Другой вариант персиков и призм появился перед Крошкой Доррит вскоре после их приезда. Однажды утром им сделала визит миссис Мердль, задававшая в эту зиму тон в Вечном городе, и как она, так и Фанни обнаружили такое искусство в фехтовании, что робкая Крошка Доррит только ежилась, следя за сверкающими рапирами.
– Я в восторге, – сказала миссис Мердль, – возобновить знакомство, так неожиданно начавшееся в Мартиньи.
– Да, в Мартиньи, – сказала Фанни. – Я тоже очень рада.
– Я слышала от моего сына, Эдмунда Спарклера, – продолжила миссис Мердль, – что он уже воспользовался этим счастливым случаем. Он вернулся из Венеции в восторге.
– В самом деле? – небрежно заметила Фанни. – Он долго там пробыл?
– Я могла бы предложить этот вопрос мистеру Дорриту, – ответила миссис Мердль, обращая свой бюст к этому джентльмену. – Эдмунд обязан ему тем, что его пребывание в Венеции было приятным.
– О, не стоит и говорить об этом, – возразила Фанни. – Папа имел удовольствие пригласить мистера Спарклера раза два или три, но это пустяки. У нас там была бездна знакомых; мы держали такой широко открытый дом, что папа не придавал никакого значения этой пустой любезности.
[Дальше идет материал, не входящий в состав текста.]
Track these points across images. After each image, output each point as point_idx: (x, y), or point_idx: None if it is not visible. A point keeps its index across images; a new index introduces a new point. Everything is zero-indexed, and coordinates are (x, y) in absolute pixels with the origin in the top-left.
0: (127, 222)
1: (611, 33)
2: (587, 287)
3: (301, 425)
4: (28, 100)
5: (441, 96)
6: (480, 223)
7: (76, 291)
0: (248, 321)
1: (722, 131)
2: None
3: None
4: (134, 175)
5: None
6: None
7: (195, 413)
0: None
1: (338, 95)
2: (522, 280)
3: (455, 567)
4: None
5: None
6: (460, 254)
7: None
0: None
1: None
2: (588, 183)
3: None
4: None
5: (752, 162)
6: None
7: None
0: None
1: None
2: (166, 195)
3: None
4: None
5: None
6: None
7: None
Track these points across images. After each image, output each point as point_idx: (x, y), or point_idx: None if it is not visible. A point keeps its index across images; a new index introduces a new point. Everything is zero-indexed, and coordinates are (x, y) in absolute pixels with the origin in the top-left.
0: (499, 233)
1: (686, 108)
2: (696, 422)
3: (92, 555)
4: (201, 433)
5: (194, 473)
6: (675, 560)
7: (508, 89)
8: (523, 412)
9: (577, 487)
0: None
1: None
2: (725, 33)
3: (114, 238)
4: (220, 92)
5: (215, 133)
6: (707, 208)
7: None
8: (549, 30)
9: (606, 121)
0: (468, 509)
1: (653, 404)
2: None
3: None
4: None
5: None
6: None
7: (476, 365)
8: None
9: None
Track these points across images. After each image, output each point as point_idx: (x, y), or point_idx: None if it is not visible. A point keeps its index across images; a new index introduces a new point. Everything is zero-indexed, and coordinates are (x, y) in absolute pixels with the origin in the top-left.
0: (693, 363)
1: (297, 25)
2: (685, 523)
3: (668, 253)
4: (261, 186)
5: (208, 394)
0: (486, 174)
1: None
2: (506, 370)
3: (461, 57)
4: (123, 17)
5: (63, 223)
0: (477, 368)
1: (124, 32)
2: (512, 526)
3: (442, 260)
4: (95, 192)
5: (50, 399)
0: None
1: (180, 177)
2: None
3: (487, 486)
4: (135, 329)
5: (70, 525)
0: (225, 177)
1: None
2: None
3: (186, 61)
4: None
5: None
– За исключением того, душа моя, – вмешался мистер Доррит, – за исключением того, что я… кха… имел несказанное удовольствие… хм… выразить хотя бы пустой и незначащей любезностью… кха… хм… то высокое уважение, которое я… кха… питаю со всем остальным светом к моему знаменитому и благородному соотечественнику, мистеру Мердлю.
Бюст принял эту дань очень милостиво.
– Папа просто помешан на мистере Мердле, только о нем и толкует, – заметила мисс Фанни, этим самым отодвигая мистера Спарклера на задний план.
– Я был очень… кха… неприятно поражен, сударыня, – продолжил мистер Доррит, – узнав от мистера Спарклера, что мистер Мердль вряд ли… хм… поедет за границу.
– Да, – сказала миссис Мердль, – он так занят и так необходим в Лондоне, что, я боюсь, ему не удастся вырваться. Он уже бог знает сколько лет не выезжал за границу. Вы, мисс Доррит, я полагаю, давно уже проводите за границей большую часть года?
– О да, – протянула Фанни с удивительной храбростью, – уже много лет.
– Я так и думала, – сказала миссис Мердль.
– Вы не ошиблись, – подтвердила Фанни.
– Во всяком случае, – продолжил мистер Доррит, – если мне не удалось познакомиться с мистером Мердлем по эту сторону Альп, то я надеюсь удостоиться этой чести по возвращении в Англию. Это честь, которая имеет в моих глазах особенно высокую цену.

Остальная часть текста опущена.